Copyright ©The Author(s) 2024. Published by Baishideng Publishing Group Inc. All rights reserved.
World J Cardiol. Feb 26, 2024; 16(2): 64-66
Published online Feb 26, 2024. doi: 10.4330/wjc.v16.i2.64
Facing ethical concerns in the age of precise gene therapy: Outlook on inherited arrhythmias
Federico Carbone, Fabrizio Montecucco
Federico Carbone, Fabrizio Montecucco, Department of Internal Medicine, University of Genoa, Genoa 16132, Italy
Federico Carbone, Fabrizio Montecucco, IRCCS Ospedale Policlinico San Martino Genoa, Italian Cardiovascular Network, Genoa 16132, Italy
Author contributions: Carbone F and Montecucco F performed research and wrote the paper.
Conflict-of-interest statement: All the authors declare that they have no conflict of interest.
Open-Access: This article is an open-access article that was selected by an in-house editor and fully peer-reviewed by external reviewers. It is distributed in accordance with the Creative Commons Attribution NonCommercial (CC BY-NC 4.0) license, which permits others to distribute, remix, adapt, build upon this work non-commercially, and license their derivative works on different terms, provided the original work is properly cited and the use is non-commercial. See: https://creativecommons.org/Licenses/by-nc/4.0/
Corresponding author: Fabrizio Montecucco, MD, PhD, Full Professor, Department of Internal Medicine, University of Genoa, 6 viale Benedetto XV, 16132 Genova, Italy. fabrizio.montecucco@unige.it
Received: November 30, 2023
Peer-review started: November 30, 2023
First decision: December 28, 2023
Revised: January 2, 2024
Accepted: January 29, 2024
Article in press: January 29, 2024
Published online: February 26, 2024

This editorial, comments on the article by Spartalis et al published in the recent issue of the World Journal of Cardiology. We here provide an outlook on potential ethical concerns related to the future application of gene therapy in the field of inherited arrhythmias. As monogenic diseases with no or few therapeutic options available through standard care, inherited arrhythmias are ideal candidates to gene therapy in their treatment. Patients with inherited arrhythmias typically have a poor quality of life, especially young people engaged in agonistic sports. While genome editing for treatment of inherited arrhythmias still has theoretical application, advances in CRISPR/Cas9 technology now allows the generation of knock-in animal models of the disease. However, clinical translation is somehow expected soon and this make consistent discussing about ethical concerns related to gene editing in inherited arrhythmias. Genomic off-target activity is a known technical issue, but its relationship with ethnical and individual genetical diversity raises concerns about an equitable accessibility. Meanwhile, the cost-effectiveness may further limit an equal distribution of gene therapies. The economic burden of gene therapies on healthcare systems is is increasingly recognized as a pressing concern. A growing body of studies are reporting uncertainty in payback periods with intuitive short-term effects for insurance-based healthcare systems, but potential concerns for universal healthcare systems in the long term as well. Altogether, those aspects strongly indicate a need of regulatory entities to manage those issues.

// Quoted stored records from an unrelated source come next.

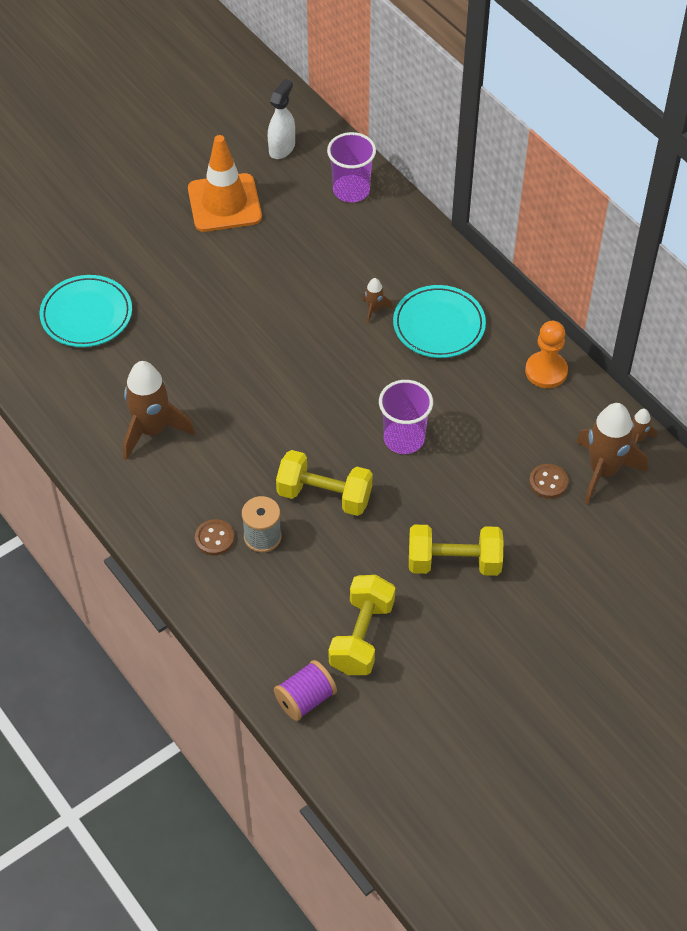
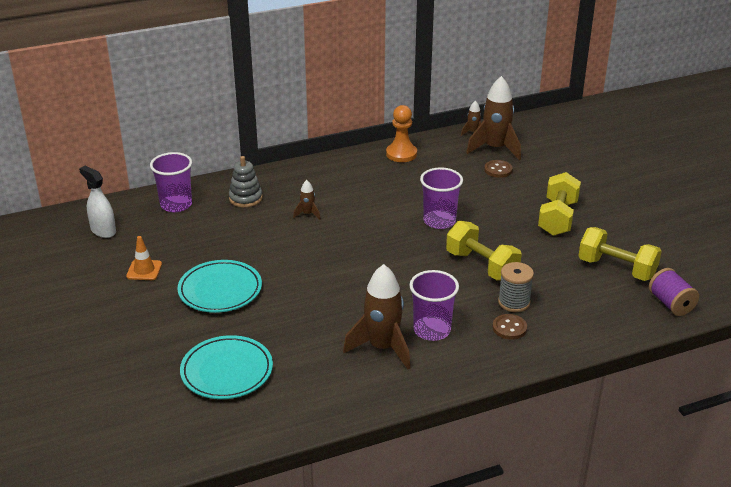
camera: 75 degrees left, 20 degrees down
orange traffic cone [188,135,262,232] -> orange traffic cone [126,236,162,280], size x0.49
yellow dumbbell [276,450,373,516] -> yellow dumbbell turned 75 degrees counterclockwise [446,221,522,281]
turquoise plate [393,285,486,358] -> turquoise plate moved to [177,260,262,313]
none -> grey stacking toy [229,156,263,207]
none -> purple cup [410,270,459,341]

Keywords: Ethics, Inherited arrhythmias, CRISPR/Cas9, Gene therapy, Equitable accessibility

Core Tip: As for other diseases, inherited arrhythmias may take advantage from gene editing. Even we are still far from clinical translation, ethical issues need to be considered in order to proceed in this research field avoiding any misconduct. Off-target effects, equitable accessibility of life-saving gene therapies and economic burden for healthcare systems are key issues that need to addressed by regulatory entities.